Prime Minister Trudeau and Katie Telford, his chief of staff, will appear before the House finance committee on Thursday to answer questions about their role in bringing WE Charity in to run the program.

Last month, Trudeau announced that WE Charity — which has close ties to the Trudeau family — would administer the Canada Student Service Grant, a program to provide eligible students with grants of up to $5,000.

The grants are intended to help students cover the cost of post-secondary education in the fall. The amount of the grant depends on how much time students spend doing volunteer work.

Asked if she thought WE Charity had the capacity to administer the federal student volunteer program, Douglas said it was “impossible” for her to say because she had resigned months before the contract was awarded.

“Insofar as their ability to deliver on that program, I just don’t know,” she said.

The contract awarded to WE Charity was arranged as a contribution agreement between WE and the federal government, and not through a competitive process.

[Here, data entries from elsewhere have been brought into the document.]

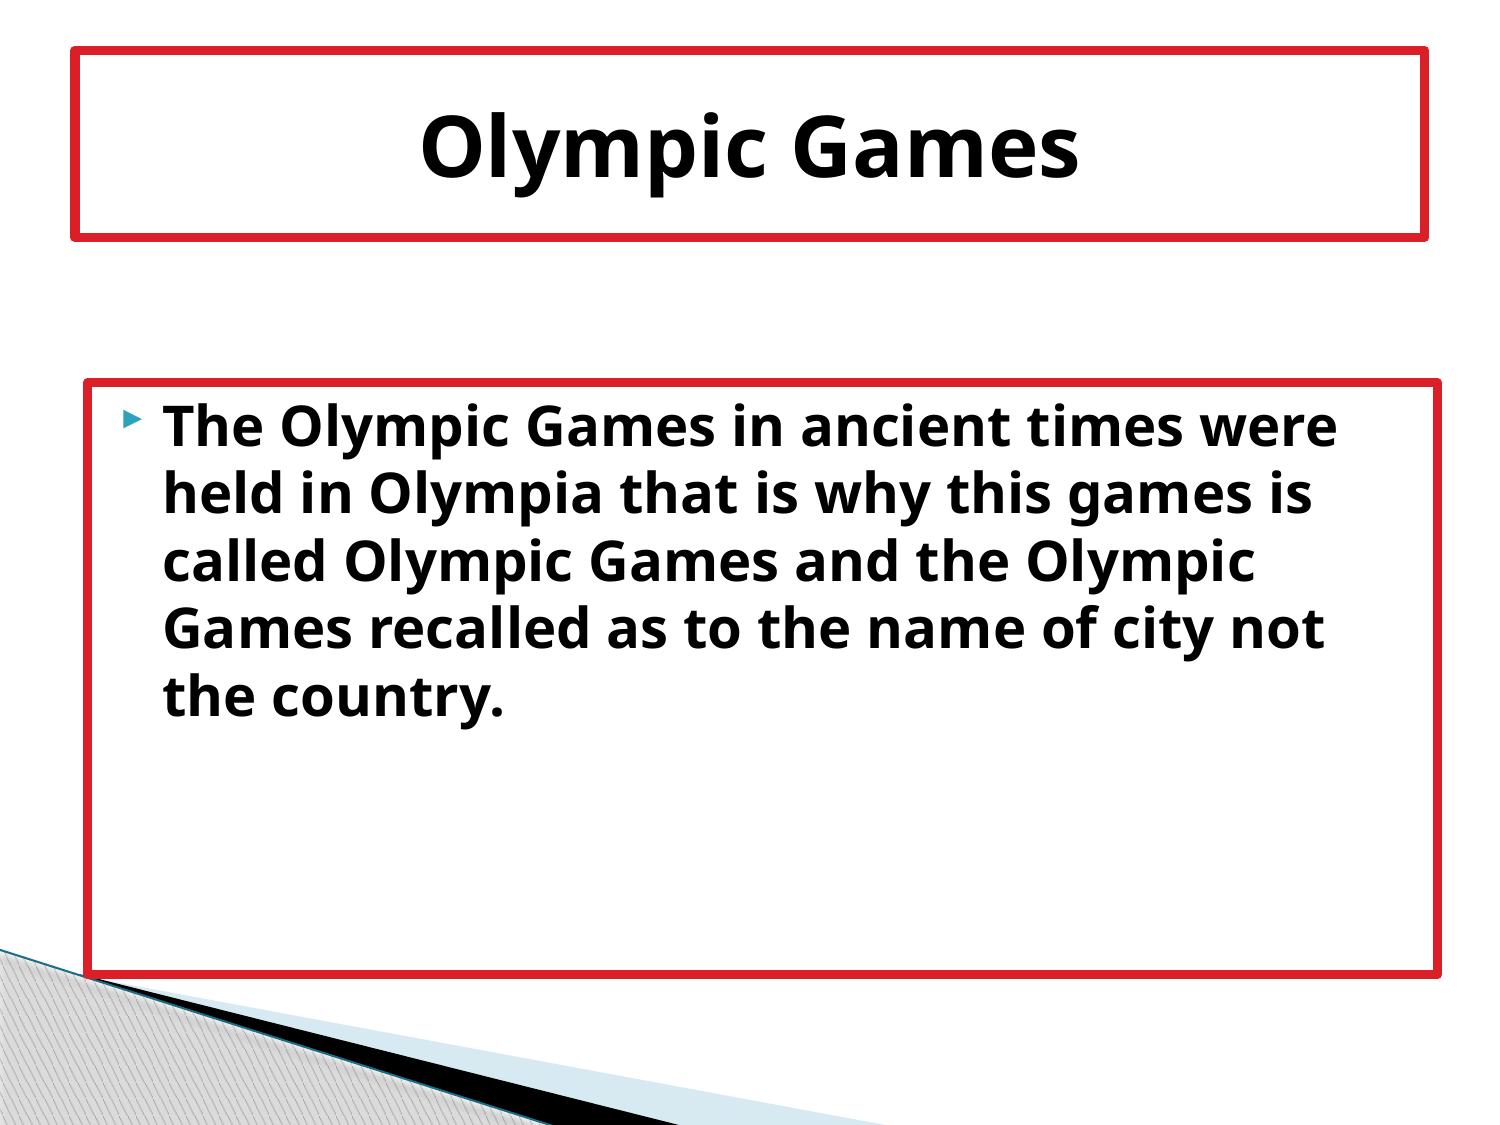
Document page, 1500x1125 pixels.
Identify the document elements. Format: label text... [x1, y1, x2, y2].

title Olympic Games [70, 46, 1429, 242]
list The Olympic Games in ancient times were held in Olympia that is why this games is called Olympic Games and the Olympic Games recalled as to the name of city not the country. [83, 378, 1442, 979]
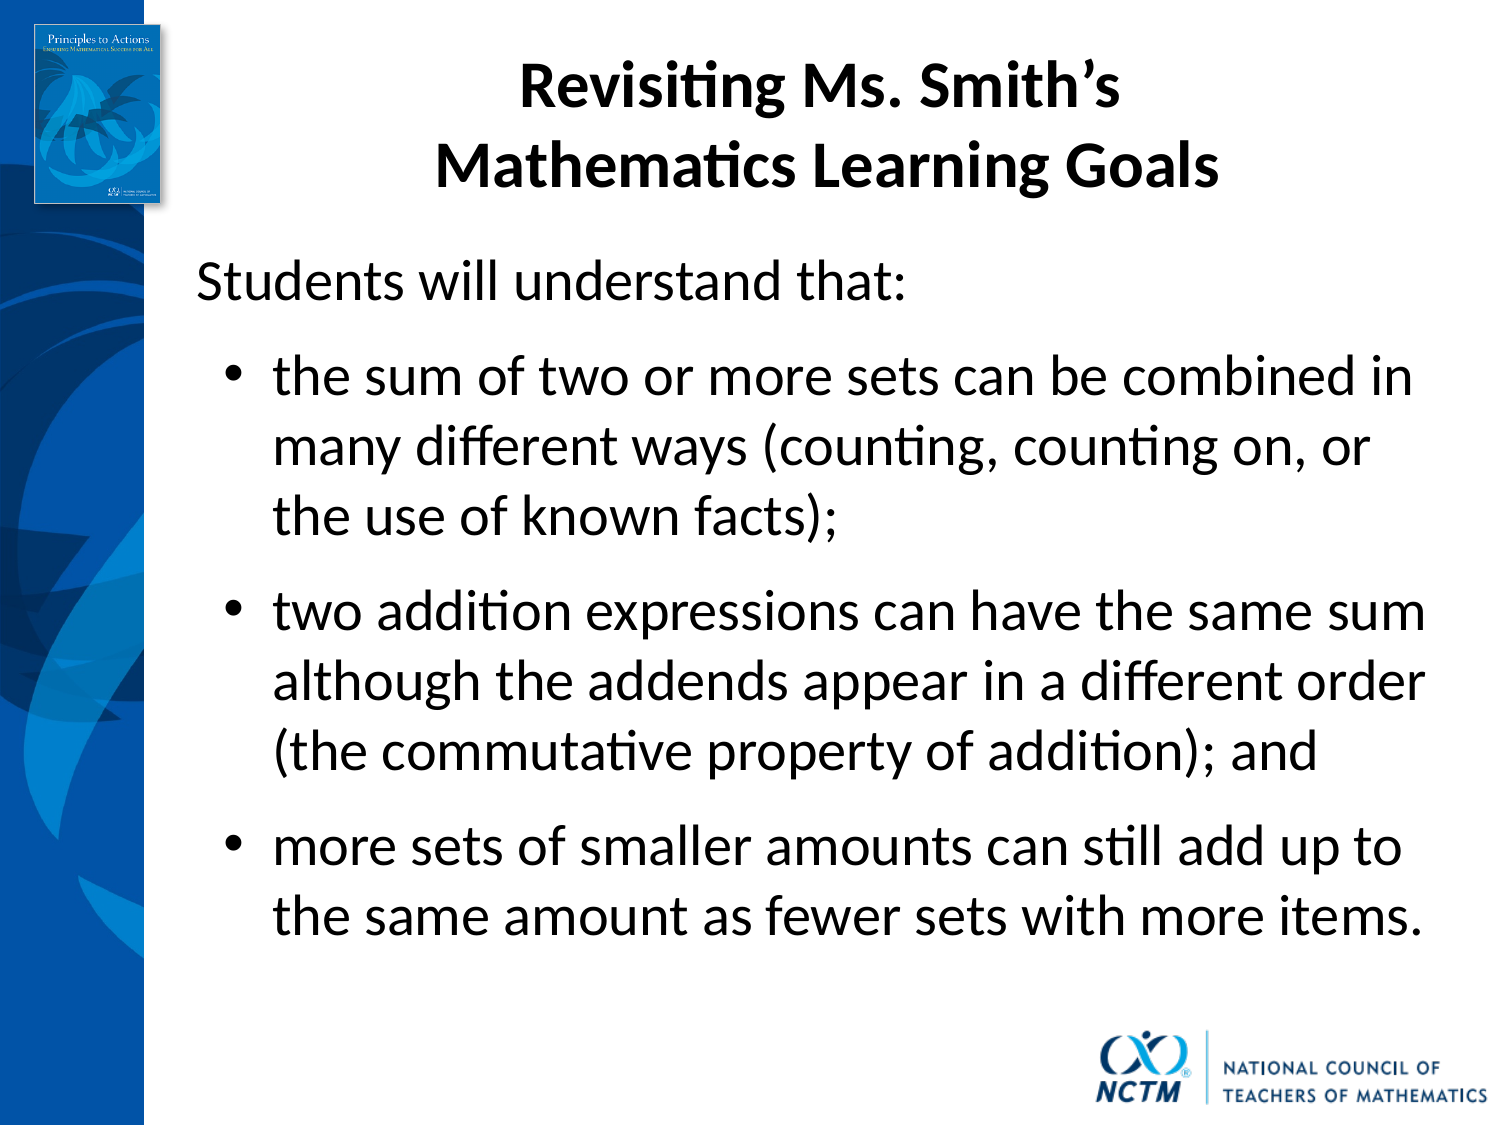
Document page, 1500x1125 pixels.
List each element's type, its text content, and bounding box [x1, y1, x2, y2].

picture [0, 0, 144, 1125]
text_box Revisiting Ms. Smith’s Mathematics Learning Goals [181, 26, 1474, 215]
picture [35, 25, 160, 203]
text_box Students will understand that: the sum of two or more sets can be combined in many different ways (counting, counting on, or the use of known facts); two addition expressions can have the same sum although the addends appear in a different order (the commutative property of addition); and more sets of smaller amounts can still add up to the same amount as fewer sets with more items. [181, 234, 1474, 971]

It has since been dissolved.

Shortly after it was announced that WE Charity would be running the program, the Liberal government came under fire from opposition parties and some in the charitable sector over the Trudeau family’s relationship with the charity.

Trudeau and his mother, Margaret, have appeared at a number of WE Day events, while Trudeau’s wife, Sophie Grégoire Trudeau, hosts a podcast for the group called “WE Well-being.”

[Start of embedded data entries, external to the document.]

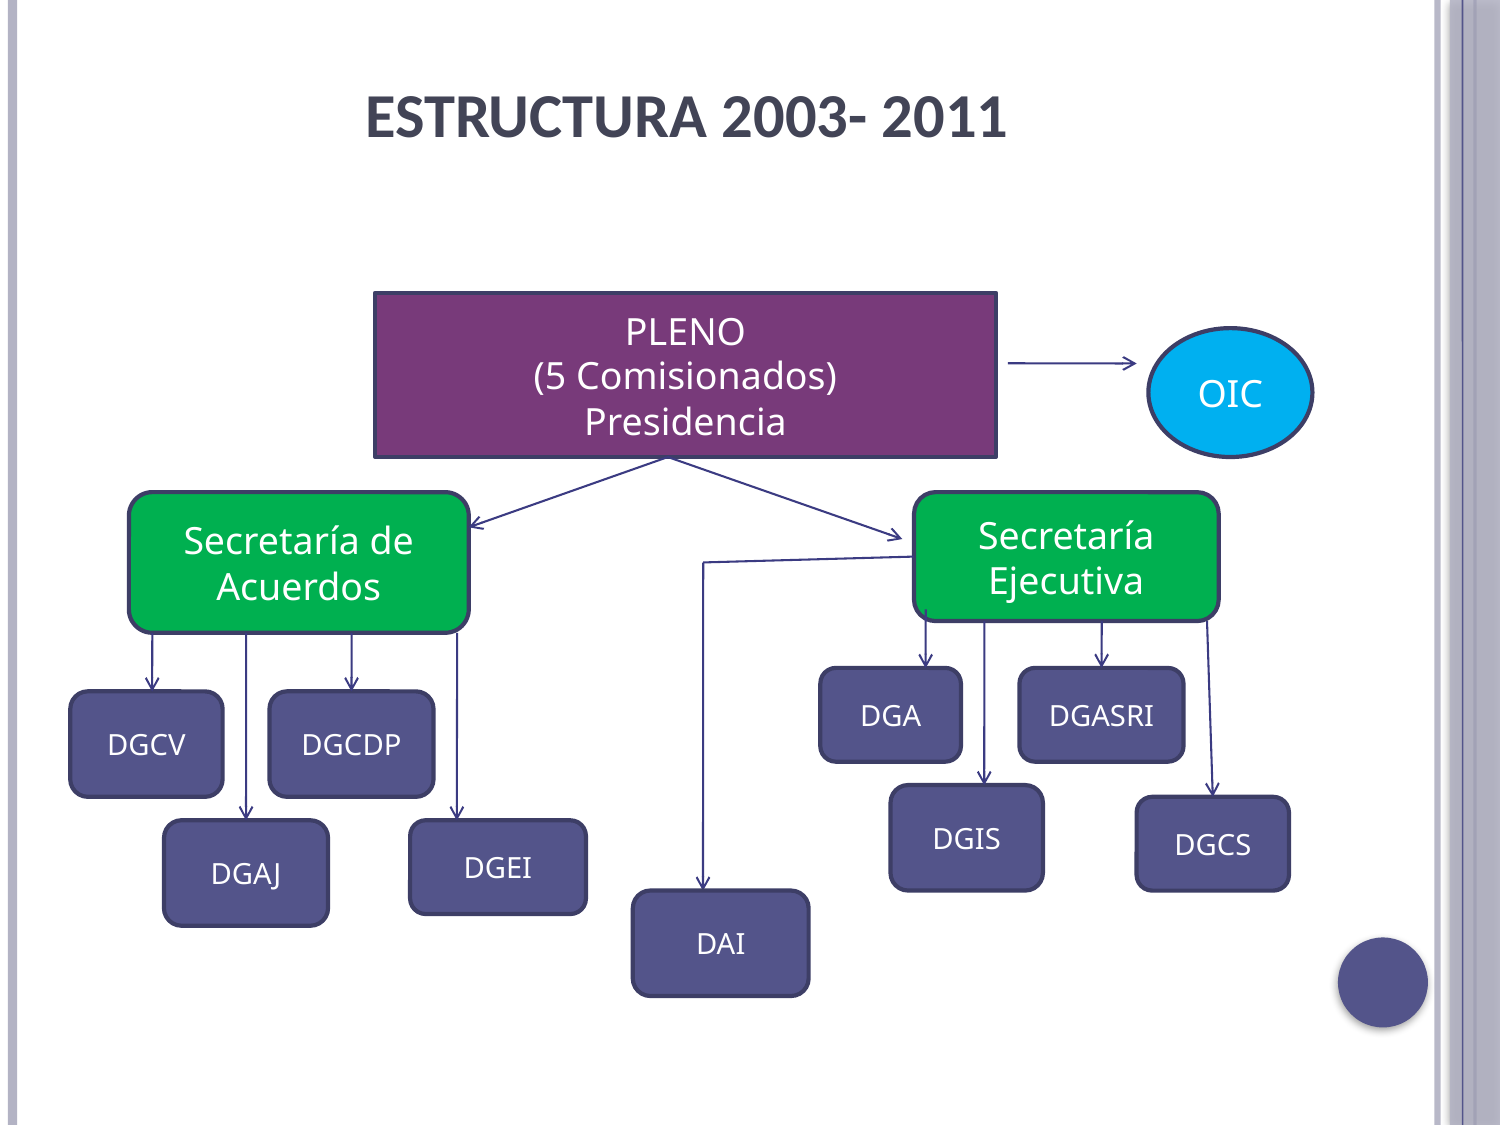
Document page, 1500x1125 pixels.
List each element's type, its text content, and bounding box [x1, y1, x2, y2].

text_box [667, 456, 903, 540]
text_box Secretaría Ejecutiva [911, 490, 1221, 624]
text_box DGCS [1134, 794, 1292, 893]
text_box DGIS [888, 782, 1046, 893]
text_box DGA [818, 665, 964, 764]
text_box DGEI [407, 818, 589, 917]
text_box DGASRI [1017, 665, 1186, 764]
text_box Secretaría de Acuerdos [126, 490, 471, 635]
text_box DGCV [68, 689, 225, 799]
text_box DAI [630, 888, 811, 999]
text_box OIC [1146, 326, 1315, 460]
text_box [1121, 705, 1299, 713]
text_box PLENO (5 Comisionados) Presidencia [373, 291, 998, 459]
text_box DGAJ [161, 818, 331, 928]
title Estructura 2003- 2011 [75, 45, 1300, 233]
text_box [468, 456, 664, 528]
text_box DGCDP [267, 689, 436, 799]
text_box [702, 556, 915, 563]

Initially, WE Charity said members of the Trudeau family were not paid for appearing at WE events, although Sophie Grégoire Trudeau had been reimbursed for travel expenses.

Despite WE Charity’s ties to the Trudeau family, Douglas said the board of directors viewed the organization as non-partisan.

“It was always our view, at least in the board of directors, that we were indeed non-partisan, which had the potential of engaging any government, provincial, municipal or federal,” she said.

The deal is being studied by two parliamentary committees and Trudeau and Finance Minister Bill Morneau are both being investigated by Mario Dion, the conflict of interest and ethics commissioner.